Blum, who says he’s known Pfenninger for 15 years, was unfamiliar with his views on science and outraged at any suggestion that he should have vetted Pfenninger’s religious beliefs. “These are civil rights cases,” Blum told me. “I don’t need to quiz everyone about their views on climate change, evolution, or global warming. I just need to know that someone is not a bigot.” When I directed Blum to some of Pfenninger’s and Evenwel’s more inflammatory statements, he replied with a short email. “I remain persuaded that my clients are not bigots, racists, or anti-Semites,” he wrote. When Evenwel was subsequently heard by the Supreme Court in December, its two plaintiffs did not appear before the press on the courthouse steps.

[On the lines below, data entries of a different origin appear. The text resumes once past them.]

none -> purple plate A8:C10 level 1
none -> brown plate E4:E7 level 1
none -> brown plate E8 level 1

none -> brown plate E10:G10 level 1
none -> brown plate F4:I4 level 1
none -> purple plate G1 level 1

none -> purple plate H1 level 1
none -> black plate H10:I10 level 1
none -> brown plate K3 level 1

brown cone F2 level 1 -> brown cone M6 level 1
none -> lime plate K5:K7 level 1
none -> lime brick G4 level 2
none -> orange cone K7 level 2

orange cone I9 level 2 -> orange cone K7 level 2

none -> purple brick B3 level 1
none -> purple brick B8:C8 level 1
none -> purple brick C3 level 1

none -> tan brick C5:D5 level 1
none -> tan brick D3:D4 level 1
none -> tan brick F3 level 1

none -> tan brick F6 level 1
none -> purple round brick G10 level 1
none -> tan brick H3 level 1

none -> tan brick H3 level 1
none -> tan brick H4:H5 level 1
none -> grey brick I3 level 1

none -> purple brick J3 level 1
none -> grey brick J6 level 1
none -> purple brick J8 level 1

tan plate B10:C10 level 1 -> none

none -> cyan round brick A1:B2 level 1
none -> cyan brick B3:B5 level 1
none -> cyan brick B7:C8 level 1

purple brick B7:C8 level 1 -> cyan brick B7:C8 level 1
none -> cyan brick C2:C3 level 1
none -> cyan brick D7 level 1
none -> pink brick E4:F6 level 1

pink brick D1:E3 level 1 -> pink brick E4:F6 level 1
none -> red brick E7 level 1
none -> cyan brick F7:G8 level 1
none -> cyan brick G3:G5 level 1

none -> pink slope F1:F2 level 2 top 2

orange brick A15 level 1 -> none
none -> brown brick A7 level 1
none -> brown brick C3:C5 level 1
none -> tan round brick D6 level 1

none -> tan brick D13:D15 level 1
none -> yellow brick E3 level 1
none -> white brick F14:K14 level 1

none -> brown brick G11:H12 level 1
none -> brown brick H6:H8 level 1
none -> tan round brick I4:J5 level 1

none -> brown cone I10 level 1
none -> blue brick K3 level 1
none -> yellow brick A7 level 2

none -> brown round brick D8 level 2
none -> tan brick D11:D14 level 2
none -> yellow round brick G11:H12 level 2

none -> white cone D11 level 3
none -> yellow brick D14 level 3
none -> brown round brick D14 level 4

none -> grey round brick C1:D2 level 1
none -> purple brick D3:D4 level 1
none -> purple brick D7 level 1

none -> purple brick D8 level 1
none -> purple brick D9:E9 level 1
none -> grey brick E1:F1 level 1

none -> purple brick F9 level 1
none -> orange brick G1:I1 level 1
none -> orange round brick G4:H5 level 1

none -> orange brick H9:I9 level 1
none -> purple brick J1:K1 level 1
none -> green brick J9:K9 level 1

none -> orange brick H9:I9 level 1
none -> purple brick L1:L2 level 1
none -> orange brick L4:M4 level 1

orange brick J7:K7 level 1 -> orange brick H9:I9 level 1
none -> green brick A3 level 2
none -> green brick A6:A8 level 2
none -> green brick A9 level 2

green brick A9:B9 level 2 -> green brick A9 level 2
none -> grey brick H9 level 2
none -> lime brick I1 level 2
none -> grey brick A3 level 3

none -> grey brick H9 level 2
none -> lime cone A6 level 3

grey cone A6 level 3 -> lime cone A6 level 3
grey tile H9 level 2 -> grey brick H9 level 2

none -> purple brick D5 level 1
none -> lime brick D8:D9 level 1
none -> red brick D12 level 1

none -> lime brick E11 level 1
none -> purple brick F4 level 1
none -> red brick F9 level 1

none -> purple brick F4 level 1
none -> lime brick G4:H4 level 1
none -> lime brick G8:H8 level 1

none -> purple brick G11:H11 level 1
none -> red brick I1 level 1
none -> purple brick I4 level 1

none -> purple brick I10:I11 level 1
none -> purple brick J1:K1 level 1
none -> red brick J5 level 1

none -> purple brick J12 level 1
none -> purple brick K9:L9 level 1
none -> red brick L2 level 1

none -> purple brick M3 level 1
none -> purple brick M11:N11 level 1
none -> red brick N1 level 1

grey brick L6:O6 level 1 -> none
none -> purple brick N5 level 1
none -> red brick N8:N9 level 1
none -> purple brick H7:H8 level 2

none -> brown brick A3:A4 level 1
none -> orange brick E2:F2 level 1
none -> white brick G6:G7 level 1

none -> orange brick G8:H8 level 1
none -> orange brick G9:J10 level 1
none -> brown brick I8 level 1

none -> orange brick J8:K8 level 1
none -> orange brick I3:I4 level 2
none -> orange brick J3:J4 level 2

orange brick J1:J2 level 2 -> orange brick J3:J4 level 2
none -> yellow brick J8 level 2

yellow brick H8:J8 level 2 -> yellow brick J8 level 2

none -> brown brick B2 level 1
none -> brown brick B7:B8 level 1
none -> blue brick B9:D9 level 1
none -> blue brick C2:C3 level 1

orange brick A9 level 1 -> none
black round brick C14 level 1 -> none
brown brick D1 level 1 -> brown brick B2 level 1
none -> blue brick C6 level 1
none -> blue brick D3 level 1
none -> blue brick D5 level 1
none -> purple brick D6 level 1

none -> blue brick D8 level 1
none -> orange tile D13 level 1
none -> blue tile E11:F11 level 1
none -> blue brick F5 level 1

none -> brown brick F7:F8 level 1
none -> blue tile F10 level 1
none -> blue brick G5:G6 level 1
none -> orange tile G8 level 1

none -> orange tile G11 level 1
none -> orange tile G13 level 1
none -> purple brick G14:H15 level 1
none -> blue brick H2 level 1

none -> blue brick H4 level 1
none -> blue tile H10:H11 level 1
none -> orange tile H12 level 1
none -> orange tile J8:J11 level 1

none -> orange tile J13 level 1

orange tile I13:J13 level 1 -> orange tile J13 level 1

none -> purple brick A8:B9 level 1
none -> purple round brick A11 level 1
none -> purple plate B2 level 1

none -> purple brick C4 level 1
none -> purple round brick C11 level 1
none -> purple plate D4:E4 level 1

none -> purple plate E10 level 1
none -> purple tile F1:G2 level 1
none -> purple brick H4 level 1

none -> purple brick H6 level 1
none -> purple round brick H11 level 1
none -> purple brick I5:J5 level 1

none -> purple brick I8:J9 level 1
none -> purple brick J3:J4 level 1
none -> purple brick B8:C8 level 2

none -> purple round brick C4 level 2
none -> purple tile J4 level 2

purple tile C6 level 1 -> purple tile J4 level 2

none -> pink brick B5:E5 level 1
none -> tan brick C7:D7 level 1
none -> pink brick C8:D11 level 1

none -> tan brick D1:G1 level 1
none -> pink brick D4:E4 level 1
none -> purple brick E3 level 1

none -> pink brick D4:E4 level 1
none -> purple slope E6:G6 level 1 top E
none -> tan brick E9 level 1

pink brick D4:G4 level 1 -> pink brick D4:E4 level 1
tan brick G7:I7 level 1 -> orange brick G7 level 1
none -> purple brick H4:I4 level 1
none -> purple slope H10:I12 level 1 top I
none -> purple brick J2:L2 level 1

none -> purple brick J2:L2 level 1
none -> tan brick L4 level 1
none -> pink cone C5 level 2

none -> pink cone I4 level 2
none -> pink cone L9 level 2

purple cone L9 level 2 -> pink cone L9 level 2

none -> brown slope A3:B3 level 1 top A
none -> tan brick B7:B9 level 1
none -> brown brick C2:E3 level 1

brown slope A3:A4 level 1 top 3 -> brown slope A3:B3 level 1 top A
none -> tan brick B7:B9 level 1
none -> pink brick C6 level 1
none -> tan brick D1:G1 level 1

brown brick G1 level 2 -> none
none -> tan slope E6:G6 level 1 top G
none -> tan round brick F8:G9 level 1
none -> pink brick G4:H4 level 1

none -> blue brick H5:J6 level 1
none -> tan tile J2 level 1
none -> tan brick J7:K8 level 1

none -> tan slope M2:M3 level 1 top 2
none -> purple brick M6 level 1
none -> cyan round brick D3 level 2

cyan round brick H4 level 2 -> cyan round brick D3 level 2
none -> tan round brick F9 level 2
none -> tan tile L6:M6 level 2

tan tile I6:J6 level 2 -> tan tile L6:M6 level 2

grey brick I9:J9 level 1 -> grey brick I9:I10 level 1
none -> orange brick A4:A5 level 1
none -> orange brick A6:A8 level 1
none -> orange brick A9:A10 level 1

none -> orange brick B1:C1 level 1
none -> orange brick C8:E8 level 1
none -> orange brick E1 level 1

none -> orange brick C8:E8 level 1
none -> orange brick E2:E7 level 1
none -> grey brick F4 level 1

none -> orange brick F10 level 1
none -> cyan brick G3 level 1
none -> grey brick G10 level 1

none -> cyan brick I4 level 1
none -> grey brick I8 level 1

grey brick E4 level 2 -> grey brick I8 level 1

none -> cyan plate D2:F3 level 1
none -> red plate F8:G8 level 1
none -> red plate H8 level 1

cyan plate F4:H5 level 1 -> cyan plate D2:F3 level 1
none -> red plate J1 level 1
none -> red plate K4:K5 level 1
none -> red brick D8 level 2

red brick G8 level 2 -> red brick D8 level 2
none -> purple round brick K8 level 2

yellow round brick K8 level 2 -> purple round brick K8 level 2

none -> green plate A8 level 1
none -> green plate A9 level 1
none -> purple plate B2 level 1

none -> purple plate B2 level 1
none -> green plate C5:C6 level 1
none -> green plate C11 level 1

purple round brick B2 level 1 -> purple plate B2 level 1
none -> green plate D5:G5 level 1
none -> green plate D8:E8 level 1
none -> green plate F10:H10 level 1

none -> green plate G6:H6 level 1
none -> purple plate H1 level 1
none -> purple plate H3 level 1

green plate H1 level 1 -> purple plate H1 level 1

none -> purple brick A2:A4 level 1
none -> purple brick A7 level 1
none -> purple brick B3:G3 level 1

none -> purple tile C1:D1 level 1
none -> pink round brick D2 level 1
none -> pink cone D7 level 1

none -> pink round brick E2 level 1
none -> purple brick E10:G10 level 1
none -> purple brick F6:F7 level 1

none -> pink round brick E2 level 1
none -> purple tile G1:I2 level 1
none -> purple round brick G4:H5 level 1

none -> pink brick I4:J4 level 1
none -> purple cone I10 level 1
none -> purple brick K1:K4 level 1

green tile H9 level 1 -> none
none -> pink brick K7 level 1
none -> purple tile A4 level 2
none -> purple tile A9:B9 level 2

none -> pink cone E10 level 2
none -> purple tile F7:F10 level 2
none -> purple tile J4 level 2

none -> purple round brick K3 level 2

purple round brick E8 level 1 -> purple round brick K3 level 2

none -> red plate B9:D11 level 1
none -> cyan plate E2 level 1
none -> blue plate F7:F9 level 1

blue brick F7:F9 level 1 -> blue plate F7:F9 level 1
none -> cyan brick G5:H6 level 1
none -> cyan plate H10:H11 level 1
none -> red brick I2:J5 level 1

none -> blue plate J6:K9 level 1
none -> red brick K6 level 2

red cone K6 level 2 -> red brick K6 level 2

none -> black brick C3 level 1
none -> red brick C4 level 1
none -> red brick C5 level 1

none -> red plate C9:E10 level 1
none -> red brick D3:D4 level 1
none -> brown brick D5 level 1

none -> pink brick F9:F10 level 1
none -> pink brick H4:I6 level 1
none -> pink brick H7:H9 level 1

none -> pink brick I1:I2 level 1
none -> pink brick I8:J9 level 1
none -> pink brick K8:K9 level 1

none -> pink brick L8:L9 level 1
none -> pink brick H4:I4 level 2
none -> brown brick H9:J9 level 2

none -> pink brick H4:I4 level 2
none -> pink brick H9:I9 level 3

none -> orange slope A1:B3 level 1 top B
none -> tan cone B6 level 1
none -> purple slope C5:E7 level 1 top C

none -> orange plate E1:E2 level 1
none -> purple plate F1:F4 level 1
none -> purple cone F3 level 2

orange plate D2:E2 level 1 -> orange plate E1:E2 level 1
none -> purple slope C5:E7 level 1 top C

It took Blum nearly three years to find a friendly face for his attack on the affirmative action program at the University of Texas, his alma mater. He even set up a website called UTNotFair to attract potential plaintiffs. In the end, he settled on Fisher, the daughter of an acquaintance.
Fisher has said she filed her suit because UT-Austin rejected her while letting in her black and Hispanic high school classmates with lower grades. However, her grades and test scores would not have won her a spot at UT even if she had been black, according to documents filed by the university. Nor was she completely shut out: The university told her that if she attended another campus in the Texas system for a year and maintained a B average, she could transfer to Austin—an offer she rejected. (Fisher has since graduated from Louisiana State University.) During oral arguments, Justice Ruth Bader Ginsburg quizzed Fisher’s lawyer about what compensation Fisher could possibly gain at this point. The answer was, essentially, her application fee of roughly $100.
Court watchers and civil rights advocates believe the Fisher case might be a warm-up for a couple of Blum’s “sleeper” cases that could deal a death blow to affirmative action in college admissions. An organization Blum created, Students for Fair Admissions, is suing Harvard University, accusing it of discriminating against Asian American applicants and drawing comparisons to the university’s past record of bias against Jews. The complaint, filed in federal court in Boston in November 2014, argues that exceptionally qualified Asian kids, including many with perfect SAT scores, are being shut out because Harvard wants to limit their numbers. Blum’s group has launched a similar case against the University of North Carolina-Chapel Hill.
For now, the sole plaintiff in these cases is Students for Fair Admissions, rather than actual students. Its legal filings suggest Asian American students are not exactly lining up to join Blum’s latest cause. They cite a single, unnamed Asian American student who was denied admission to Harvard. Pages and pages of the complaint against UNC outline the university’s alleged discrimination against Asians. Yet the only student identified as having been rejected is not named as a plaintiff. He is white.